Please see our response to reviewer wRbf for questions 1 and 2 for additional details. The overhead for choosing a larger k is relatively small.
Furthermore, the ablations show that k=100 is enough for all of the problems in this paper; This aligns with prior work. If k is chosen to be less than the dimensionality of the space, then the algorithm will likely learn the k principle basis functions, since doing so would minimize the loss. For example, see the ablation on k for the CIFAR dataset, where most of the prediction accuracy is due to 20 basis functions, and using additional basis functions provides only diminishing returns.

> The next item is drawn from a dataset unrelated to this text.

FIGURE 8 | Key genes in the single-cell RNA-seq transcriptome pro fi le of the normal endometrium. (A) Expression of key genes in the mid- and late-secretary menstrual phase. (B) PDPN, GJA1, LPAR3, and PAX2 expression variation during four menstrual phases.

I thank the authors for the detailed response. I still think that the work [1] diminishes the novelty of the methodology of this work. For the geometric view of transfer, the authors explained with the example of classifying horses and classifying lung cancer, but I believe that one can tell the two tasks are highly dissimilar without the Hilbert space framework. The geometric categorization, while intuitive, does not seem to provide any fundamentally deeper understanding of the problem, and does not really give insights into the development of the methodology. Therefore, given the limited novelty of the theoretical framework and the methodology, I choose to maintain my score.

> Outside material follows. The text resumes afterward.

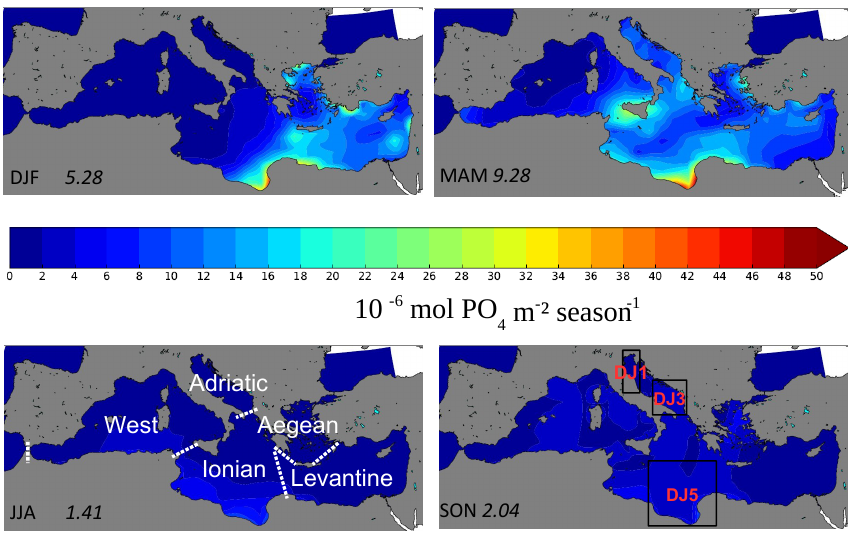
Figure 5. Total seasonal desert-dust-derived soluble phosphorus deposition (Pdust, in 10 − 6 molPO 4 m − 2 season − 1 ) over each season of the year 2005 (molar flux is calculated as mass flux/phosphorus molar weight) from the LMDz-INCA model. Numbers on the maps are the average seasonal deposition fluxes over the whole basin in 10 − 6 molPO 4 m − 2 season − 1 . In the Summer (JJA) deposition map, we display the different subregions referred to in the text. In the autumn (SON) map, we display subregions as defined in Manca et al. (2004): DJ1 is the north Adriatic region, DJ3 is the south Adriatic region and DJ5 is the south Ionian region.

This paper presents a geometric framework for transfer learning in Hilbert spaces, identifying three transfer types: interpolation, extrapolation within span, and beyond. The authors propose a function encoder trained via least-squares, backed by a universal approximation theorem. Experiments show it outperforms transformers and meta-learning across diverse benchmarks and transfer scenarios. The reviewers appreciate the simplicity and clarity of the proposed method. They also pointed out a few limitations in the theory and experiment. The authors should revise the paper according to the reviews and rebuttals.